So I wrote a clear prompt. Gave Claude a detailed set of instructions. Fed it the dataset. It gave me an output. I delivered it.
But when the stakeholder and I reviewed the deliverable in depth, we noticed some increasingly unsettling things.
Claude was confidently wrong.
Not wrong wrong, like hallucinating facts from nowhere. More like… overconfident wrong. It would generate a quarterly insight report and say something like:
“Negative sentiment in the Dresses department increased 23% this quarter, indicating a significant shift in customer satisfaction that warrants immediate attention from the product team.”
Sounds great. Except that spike was driven almost entirely by a single popular item that launched mid-quarter with a known sizing defect. One product. Not the whole department.
Claude had no idea. And my prompt didn’t tell it to care.

A Quarterly Customer Review Report Skill
I’m going to walk you through a Claude skill I built that generates a quarterly customer sentiment report from unstructured product review text, delivered as a PDF to stakeholders.
Obviously, I won’t be sharing the actual dataset I analyzed at work. The dataset I’m using is the Women’s E-Commerce Clothing Reviews dataset from Kaggle (CC0 license). It contains 23,000 real, anonymized customer reviews across clothing departments (Tops, Dresses, Bottoms, Jackets, and more) with text, star ratings, and product metadata. References to the company in the reviews have been replaced with “retailer.”
The skill should:
- Read a filtered slice of reviews for the current quarter
- Group them by department
- Identify trends & concerns
- Write a professional summary PDF for the product leadership team
Here’s the original prompt:
You are a data analyst generating a quarterly customer sentiment report for a women’s clothing e-commerce retailer.

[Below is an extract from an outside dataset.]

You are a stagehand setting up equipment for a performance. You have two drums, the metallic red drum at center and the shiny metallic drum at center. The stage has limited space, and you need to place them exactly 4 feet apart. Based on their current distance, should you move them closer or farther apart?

Given this quarter’s customer reviews (including review text, star ratings, and department), write a professional stakeholder report that includes:
– An overall sentiment summary for the quarter
– Key themes by department (Tops, Dresses, Bottoms, Jackets)
– 2-3 standout insights from the review text
– A brief recommendation for the product team
Be professional and clear.
When you’re done with this task, please create a skill titled reviews-analysis and save your instructions in there.
What “Confidently Wrong” Actually Looks Like
Here’s an example of what Claude produced with the naive skill above, on a quarter where the Dresses department had an influx of negative reviews:
“Negative sentiment in the Dresses department increased significantly this quarter, with customers frequently citing fit and sizing issues. This suggests the retailer’s sizing standards may be drifting from customer expectations — a trend that, if unaddressed, could erode brand loyalty in this key category.”
The real explanation? One dress (a single SKU) launched in Week 7 with a batch quality issue. The reviews were almost entirely about that one item. The rest of the Dresses department was performing fine.
Claude didn’t necessarily invent anything. It just had no context for why the pattern existed. And without that context, it did what LLMs do: it filled the gap with the most plausible-sounding narrative.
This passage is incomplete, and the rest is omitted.